Disclosure: I am not a technical founder or a developer. I have a “business” background in tax accounting and sales. I have zero intention of becoming a developer.
- Asked friends -> friends are lazy.
- Asked Pakistani guy -> Pakistani guy was from Pakistan…
- Met Chris -> Paid Chris
- Chris became my partner.
I’ve been interested in getting into the New York City startup community for quite a while, but I needed a developer like every other aspiring non-technical founder. Last year, I began searching for options to either find a technical cofounder or outsource the development.
I initially began talking to my circle of friends which included a good number of developers because KPMG has an entire department of developer’s in its back office in Montvale, NJ. I was sent there to develop the business logic for their tax product that was behind schedule and over budget. While saving that project from Armageddon I worked with a number of talented people, but quickly realized that these people were “lifers.”
Lifers are people that typify the unmotivated and the office politics bullshit. Thus, these developers had the skills I wanted, but also had the complete mentality I was looking to avoid.
I considered on outsourcing the development to Pakistan because it’s obviously – dirt cheap. I had a lead on a developer in Pakistan from Noah Kagan, who was gracious enough to help me find the technical help I needed.
He was fair and upfront about the quality of Pakistani developers in general, but suggested that it was a great way to get a beta or demo product to market. The Pakistani development company quoted me a $10 dollar an hour billing rate and expected the project to run approximately 180 to 200 hours for a total cost of $2,000 dollars or less.
I had negotiated everything and obtained a quote, but there was an uncomfortable feeling in my gut that kept saying that this guy wasn’t the right choice. I agonized on whether to just pull the trigger and take a chance to see if he’d produce anything usable. Ultimately, I decided against it because I wanted quality over quantity. As a professional service provider, I’m very aware that you get what you pay for and I wanted quality, so I decided I was going to pay for quality.
New Work City:
I had stumbled my way through another month looking for the technical talent that I needed.
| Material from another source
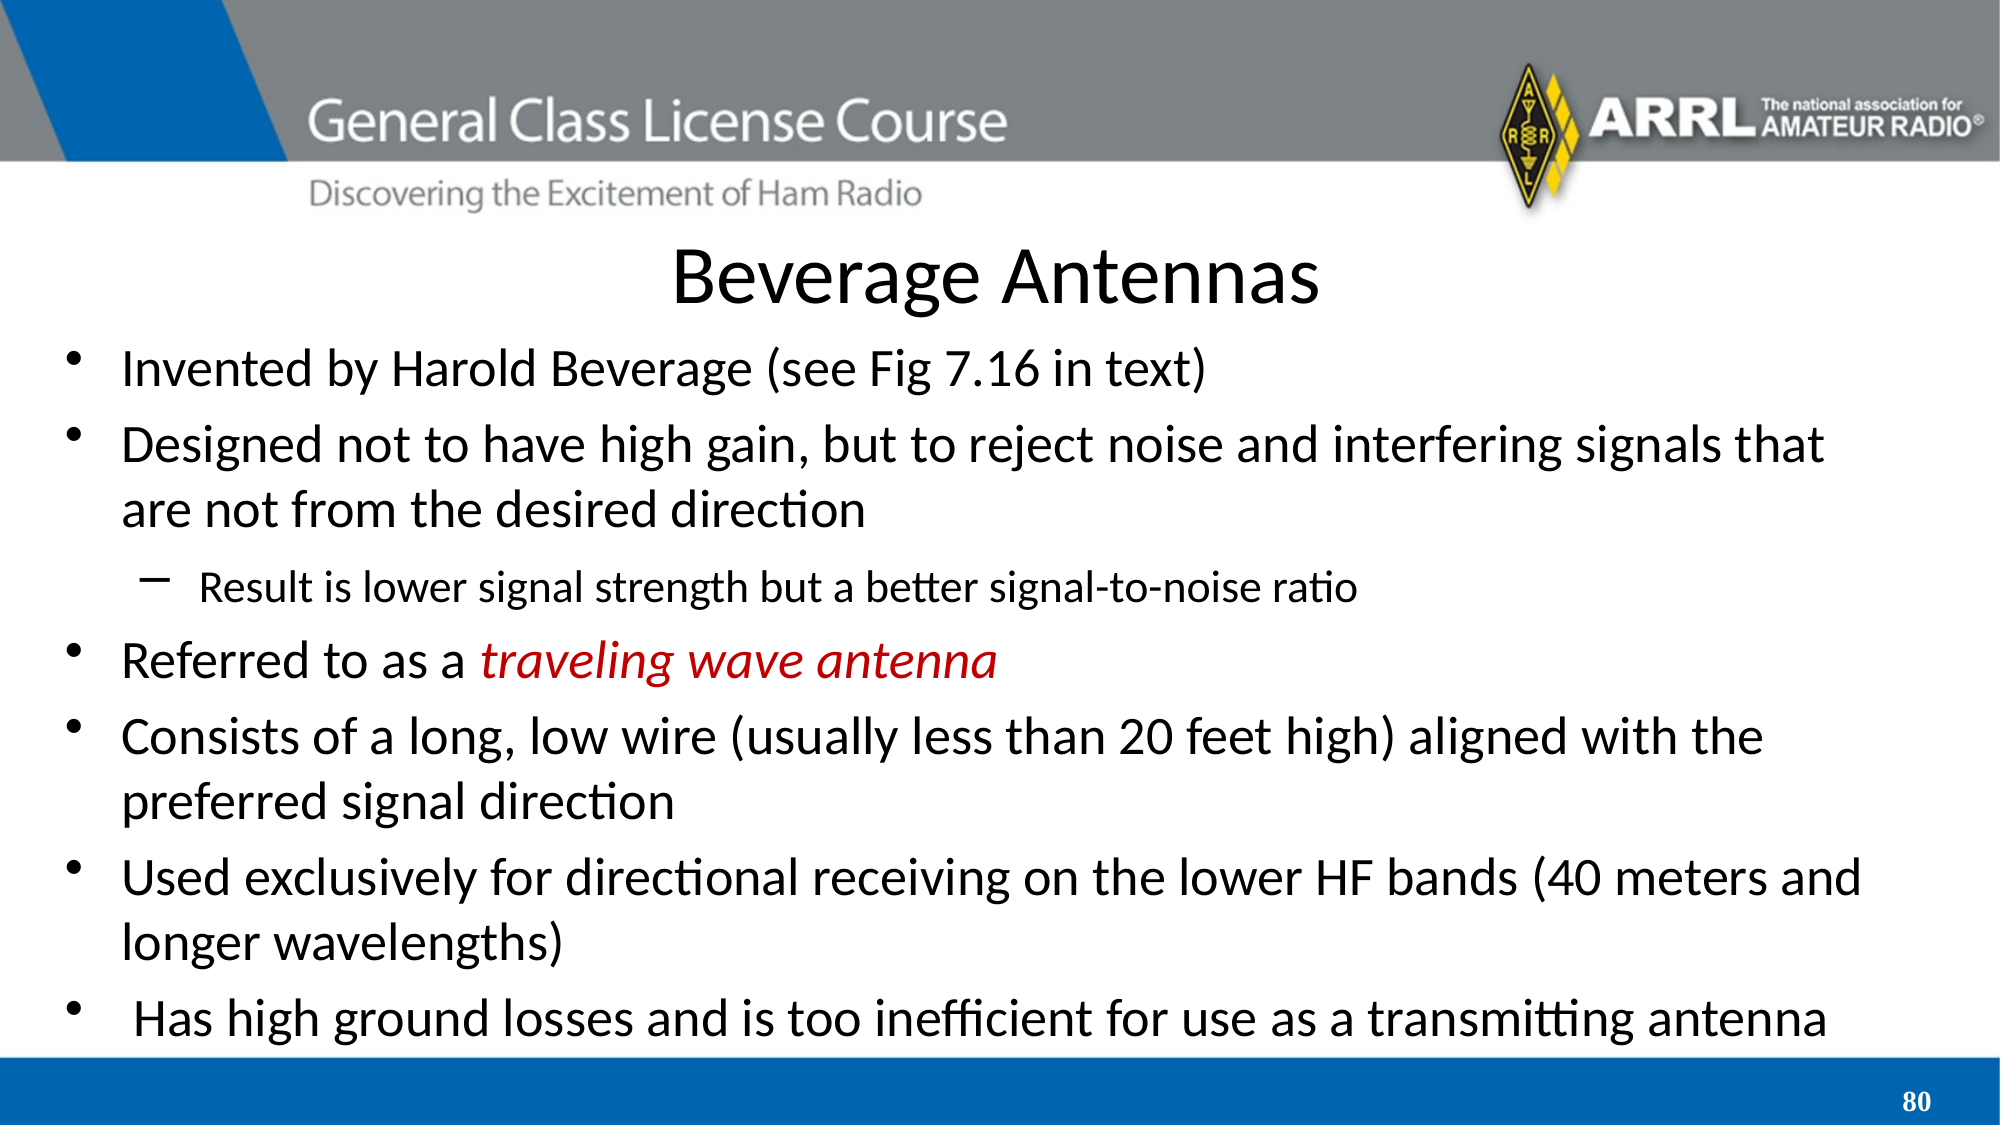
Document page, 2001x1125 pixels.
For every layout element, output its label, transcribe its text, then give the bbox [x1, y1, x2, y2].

title Beverage Antennas [96, 212, 1897, 324]
picture [0, 0, 2001, 1125]
list Invented by Harold Beverage (see Fig 7.16 in text) Designed not to have high gain, but to reject noise and interfering signals that are not from the desired direction Result is lower signal strength but a better signal-to-noise ratio Referred to as a traveling wave antenna Consists of a long, low wire (usually less than 20 feet high) aligned with the preferred signal direction Used exclusively for directional receiving on the lower HF bands (40 meters and longer wavelengths) Has high ground losses and is too inefficient for use as a transmitting antenna [50, 324, 1925, 1075]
As a person that has zero technical expertise, I was honestly terrified to hire anyone because you just don’t know enough to be sure if the person you’re hiring is providing you a quality product. Trust was the main issue that I was having. At the end of the day, I was looking for a developer I could trust to not screw me over.
I ended up going to a New Work City meetup where they were having a movie night showing “Sneakers” on a random night. I met Chris at the meetup who’d been a previous technical cofounder and we were able to relate because of our similar backgrounds. I later found out that Chris moved from California and had just arrived in NYC two days, so it was a really serendipitous for us to happen to meet.
I ended up hiring Chris because I felt like I could trust him.
While we discussed my project, Chris was really helpful in providing me the technical insight of where my pain points would be and what the best choices for my web app were. I trusted Chris so I was comfortable with any suggestion he made as long as it fulfilled the ultimate goal. (Very important for later) Essentially, I told Chris what I needed the application to achieve and I left the rest to him to decide in regards to functions, features, programming languages and etc. all things that I don’t care about.
Chris and I agreed on a price that was more than five-figures or more than 500% more than the Pakistani quotation. But, I was more than happy to pay this amount because I knew that I was buying quality and peace of mind. It never makes sense to half-ass your way to the top or to reproduce the wheel. I was always of the belief that you should do it right the first time.
Fast-forward a month later…
Chris and I became partners. While discussing and working on our project, Chris told me that he moved to NYC pretty suddenly because he caught the startup bug and felt that it was something that couldn’t wait. After working with me, he saw that I was pretty good at handling my business and that I wasn’t another one of the three-blind-mice trying to find the cheese.
I had 5 to 10 paying customers or users waiting on the product to be finished, so the product was cash-flow positive from day one. The price point for the product on the low-end began at $100 dollars a month, so it was a profitable SaaS product. Also, I started a company about a year before I met Chris that was generating $40,000 dollars in net profit that I still own.
Thus, Chris offered me a simple proposition. We both had our ideas and he’d be willing to work together as partners on our ideas.
I stumbled upon a co-founder.
Chris later told me that he decided to work with me because of a few reasons:
- Like Mike Monteiro, Chris said “Fuck you, Pay me” and I paid. (Obviously, he didn’t really saying fuck you lol.) He quoted a price and we negotiated, but I didn’t disrespect him by asking for a 60% discount. I was realistic and told him what my budget was and he worked with me. More importantly, I paid him 50% upfront to show that I was serious and the rest over the next month. Nothing talks like cash money.
- I respected his expertise. I didn’t give him bullshit and I trusted him to make the right decisions for my product. Technical founders or developers all hate, when people question their decisions and nit-pick at every detail because it’s a waste of time.
- I had experience creating and running a profitable company by myself.
- I’m a tax accountant by trade, so I clearly had the business background and I’d like to think that I’m pretty awesome at my work.
- I already sold my product. Don’t tell people you’re an awesome salesman – just sell. ABC, always be closing.